Thursday, March 10, 2016

Everyone on this bus is my child


Photo By Subharnab Majumdar - Flickr: Gazing beyond the camera, CC BY 2.0, https://commons.wikimedia.org/w/index.php?curid=30128047

I'm looking across the aisle to a young blond woman. She wears headphones, an olive green raincoat and tan suede pants with zippers on the ankles. Her shoulder length hair looks like it was cut about a month ago, and it curves forward in a golden arc as it falls to just about her shoulders. She looks tired.

In this moment she is my daughter.

I see her scared and afraid, wandering like a child. She is confused but reconstructing... Constantly creating a new story to replace the ones her parents told her as she fell asleep in those early nights. She is all of us... Searching... Waiting... Doing as she thinks she should. Trained. Molded. Shaped by a culture she did not choose.

Or maybe it's just me. As I look around the bus I see people of all biological ages. There is even three month old baby pouched on its mother's chest beside me to my left.

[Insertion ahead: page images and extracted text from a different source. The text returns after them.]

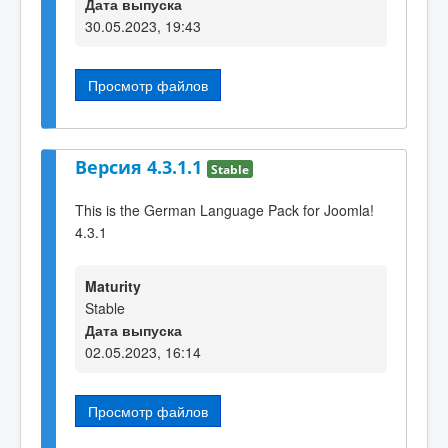
Дата выпуска
30.05.2023, 19:43
Просмотр файлов
Версия 4.3.1.1
Stable
This is the German Language Pack for Joomla!
4.3.1
Maturity
Stable
Дата выпуска
02.05.2023, 16:14
Просмотр файлов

There are people in their sixties with liver spots on their heads. But all I see is children.

All I see is children because I know that deep inside there is no switch to adulthood. Adulthood is a game we are all roped into playing one way or another, lest we be sent to a severe timeout... Thrown to the dogs. But I wonder as I look out at all these tired children's eyes... What depth of spirit had to sacrifice itself so that the "adult" could live?

What quantity of children's blood fuels this machine?